START RECORDS TO USE

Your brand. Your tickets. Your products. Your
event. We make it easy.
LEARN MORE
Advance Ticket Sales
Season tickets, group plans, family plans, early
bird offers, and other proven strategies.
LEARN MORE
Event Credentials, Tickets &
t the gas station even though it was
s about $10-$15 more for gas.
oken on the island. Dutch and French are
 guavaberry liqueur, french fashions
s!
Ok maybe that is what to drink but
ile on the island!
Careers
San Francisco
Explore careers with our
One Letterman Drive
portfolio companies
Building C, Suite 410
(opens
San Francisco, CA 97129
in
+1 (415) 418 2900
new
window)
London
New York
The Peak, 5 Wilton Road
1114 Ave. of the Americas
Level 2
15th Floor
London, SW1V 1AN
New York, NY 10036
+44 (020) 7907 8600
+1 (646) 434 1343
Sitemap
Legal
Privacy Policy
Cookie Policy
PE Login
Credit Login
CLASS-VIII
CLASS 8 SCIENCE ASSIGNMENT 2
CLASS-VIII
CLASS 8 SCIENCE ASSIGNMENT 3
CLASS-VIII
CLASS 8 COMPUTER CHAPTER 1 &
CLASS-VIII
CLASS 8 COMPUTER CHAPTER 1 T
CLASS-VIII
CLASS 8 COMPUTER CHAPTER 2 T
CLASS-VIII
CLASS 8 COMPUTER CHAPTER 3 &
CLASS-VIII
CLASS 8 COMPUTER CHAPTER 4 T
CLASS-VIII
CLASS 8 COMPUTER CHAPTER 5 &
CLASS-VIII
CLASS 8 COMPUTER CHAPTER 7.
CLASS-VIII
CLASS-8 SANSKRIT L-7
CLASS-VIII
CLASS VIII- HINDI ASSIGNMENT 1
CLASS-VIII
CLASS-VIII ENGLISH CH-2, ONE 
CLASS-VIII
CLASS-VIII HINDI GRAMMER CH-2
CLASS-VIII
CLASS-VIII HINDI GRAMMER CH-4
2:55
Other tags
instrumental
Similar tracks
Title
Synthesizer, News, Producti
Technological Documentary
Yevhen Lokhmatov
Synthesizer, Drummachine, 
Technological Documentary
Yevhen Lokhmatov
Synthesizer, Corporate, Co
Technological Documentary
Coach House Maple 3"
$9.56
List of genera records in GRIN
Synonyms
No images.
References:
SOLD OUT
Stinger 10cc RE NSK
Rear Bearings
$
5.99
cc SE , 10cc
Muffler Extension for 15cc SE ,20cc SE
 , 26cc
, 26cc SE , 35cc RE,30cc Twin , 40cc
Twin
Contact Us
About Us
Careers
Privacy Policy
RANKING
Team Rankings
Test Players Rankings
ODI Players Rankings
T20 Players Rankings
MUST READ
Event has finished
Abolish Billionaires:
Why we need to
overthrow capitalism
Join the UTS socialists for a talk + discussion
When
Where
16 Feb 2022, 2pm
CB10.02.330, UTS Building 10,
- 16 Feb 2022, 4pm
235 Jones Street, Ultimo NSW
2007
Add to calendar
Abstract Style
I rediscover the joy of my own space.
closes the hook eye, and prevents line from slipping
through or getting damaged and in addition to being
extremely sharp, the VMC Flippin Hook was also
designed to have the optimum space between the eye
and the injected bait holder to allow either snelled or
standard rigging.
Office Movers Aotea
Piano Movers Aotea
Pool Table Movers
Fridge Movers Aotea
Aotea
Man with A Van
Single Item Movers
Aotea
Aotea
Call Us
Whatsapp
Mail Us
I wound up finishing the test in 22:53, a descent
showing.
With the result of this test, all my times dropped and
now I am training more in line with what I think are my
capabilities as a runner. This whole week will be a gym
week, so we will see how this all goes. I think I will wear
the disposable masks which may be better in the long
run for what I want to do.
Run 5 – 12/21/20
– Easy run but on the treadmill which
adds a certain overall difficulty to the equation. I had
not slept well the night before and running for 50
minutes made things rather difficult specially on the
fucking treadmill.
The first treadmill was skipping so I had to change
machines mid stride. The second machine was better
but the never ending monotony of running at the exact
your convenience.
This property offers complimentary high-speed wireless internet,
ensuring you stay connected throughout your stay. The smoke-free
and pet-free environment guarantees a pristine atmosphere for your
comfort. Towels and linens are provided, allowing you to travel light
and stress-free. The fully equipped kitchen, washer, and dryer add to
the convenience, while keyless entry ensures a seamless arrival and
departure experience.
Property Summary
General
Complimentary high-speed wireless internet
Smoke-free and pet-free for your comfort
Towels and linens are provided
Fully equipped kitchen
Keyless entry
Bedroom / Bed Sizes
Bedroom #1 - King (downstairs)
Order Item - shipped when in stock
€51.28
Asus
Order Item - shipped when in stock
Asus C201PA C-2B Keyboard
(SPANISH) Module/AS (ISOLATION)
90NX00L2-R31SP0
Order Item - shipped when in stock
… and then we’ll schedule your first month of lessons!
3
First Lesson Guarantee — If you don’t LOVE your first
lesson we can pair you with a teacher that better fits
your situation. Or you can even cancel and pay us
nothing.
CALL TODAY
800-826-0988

END RECORDS TO USE

* **TRY IT**: Please retype all of the material above line for line, keeping every character unchanged.

* **EXERCISE OUTPUT**:
Your brand. Your tickets. Your products. Your
event. We make it easy.
LEARN MORE
Advance Ticket Sales
Season tickets, group plans, family plans, early
bird offers, and other proven strategies.
LEARN MORE
Event Credentials, Tickets &
t the gas station even though it was
s about $10-$15 more for gas.
oken on the island. Dutch and French are
 guavaberry liqueur, french fashions
s!
Ok maybe that is what to drink but
ile on the island!
Careers
San Francisco
Explore careers with our
One Letterman Drive
portfolio companies
Building C, Suite 410
(opens
San Francisco, CA 97129
in
+1 (415) 418 2900
new
window)
London
New York
The Peak, 5 Wilton Road
1114 Ave. of the Americas
Level 2
15th Floor
London, SW1V 1AN
New York, NY 10036
+44 (020) 7907 8600
+1 (646) 434 1343
Sitemap
Legal
Privacy Policy
Cookie Policy
PE Login
Credit Login
CLASS-VIII
CLASS 8 SCIENCE ASSIGNMENT 2
CLASS-VIII
CLASS 8 SCIENCE ASSIGNMENT 3
CLASS-VIII
CLASS 8 COMPUTER CHAPTER 1 &
CLASS-VIII
CLASS 8 COMPUTER CHAPTER 1 T
CLASS-VIII
CLASS 8 COMPUTER CHAPTER 2 T
CLASS-VIII
CLASS 8 COMPUTER CHAPTER 3 &
CLASS-VIII
CLASS 8 COMPUTER CHAPTER 4 T
CLASS-VIII
CLASS 8 COMPUTER CHAPTER 5 &
CLASS-VIII
CLASS 8 COMPUTER CHAPTER 7.
CLASS-VIII
CLASS-8 SANSKRIT L-7
CLASS-VIII
CLASS VIII- HINDI ASSIGNMENT 1
CLASS-VIII
CLASS-VIII ENGLISH CH-2, ONE 
CLASS-VIII
CLASS-VIII HINDI GRAMMER CH-2
CLASS-VIII
CLASS-VIII HINDI GRAMMER CH-4
2:55
Other tags
instrumental
Similar tracks
Title
Synthesizer, News, Producti
Technological Documentary
Yevhen Lokhmatov
Synthesizer, Drummachine, 
Technological Documentary
Yevhen Lokhmatov
Synthesizer, Corporate, Co
Technological Documentary
Coach House Maple 3"
$9.56
List of genera records in GRIN
Synonyms
No images.
References:
SOLD OUT
Stinger 10cc RE NSK
Rear Bearings
$
5.99
cc SE , 10cc
Muffler Extension for 15cc SE ,20cc SE
 , 26cc
, 26cc SE , 35cc RE,30cc Twin , 40cc
Twin
Contact Us
About Us
Careers
Privacy Policy
RANKING
Team Rankings
Test Players Rankings
ODI Players Rankings
T20 Players Rankings
MUST READ
Event has finished
Abolish Billionaires:
Why we need to
overthrow capitalism
Join the UTS socialists for a talk + discussion
When
Where
16 Feb 2022, 2pm
CB10.02.330, UTS Building 10,
- 16 Feb 2022, 4pm
235 Jones Street, Ultimo NSW
2007
Add to calendar
Abstract Style
I rediscover the joy of my own space.
closes the hook eye, and prevents line from slipping
through or getting damaged and in addition to being
extremely sharp, the VMC Flippin Hook was also
designed to have the optimum space between the eye
and the injected bait holder to allow either snelled or
standard rigging.
Office Movers Aotea
Piano Movers Aotea
Pool Table Movers
Fridge Movers Aotea
Aotea
Man with A Van
Single Item Movers
Aotea
Aotea
Call Us
Whatsapp
Mail Us
I wound up finishing the test in 22:53, a descent
showing.
With the result of this test, all my times dropped and
now I am training more in line with what I think are my
capabilities as a runner. This whole week will be a gym
week, so we will see how this all goes. I think I will wear
the disposable masks which may be better in the long
run for what I want to do.
Run 5 – 12/21/20
– Easy run but on the treadmill which
adds a certain overall difficulty to the equation. I had
not slept well the night before and running for 50
minutes made things rather difficult specially on the
fucking treadmill.
The first treadmill was skipping so I had to change
machines mid stride. The second machine was better
but the never ending monotony of running at the exact
your convenience.
This property offers complimentary high-speed wireless internet,
ensuring you stay connected throughout your stay. The smoke-free
and pet-free environment guarantees a pristine atmosphere for your
comfort. Towels and linens are provided, allowing you to travel light
and stress-free. The fully equipped kitchen, washer, and dryer add to
the convenience, while keyless entry ensures a seamless arrival and
departure experience.
Property Summary
General
Complimentary high-speed wireless internet
Smoke-free and pet-free for your comfort
Towels and linens are provided
Fully equipped kitchen
Keyless entry
Bedroom / Bed Sizes
Bedroom #1 - King (downstairs)
Order Item - shipped when in stock
€51.28
Asus
Order Item - shipped when in stock
Asus C201PA C-2B Keyboard
(SPANISH) Module/AS (ISOLATION)
90NX00L2-R31SP0
Order Item - shipped when in stock
… and then we’ll schedule your first month of lessons!
3
First Lesson Guarantee — If you don’t LOVE your first
lesson we can pair you with a teacher that better fits
your situation. Or you can even cancel and pay us
nothing.
CALL TODAY
800-826-0988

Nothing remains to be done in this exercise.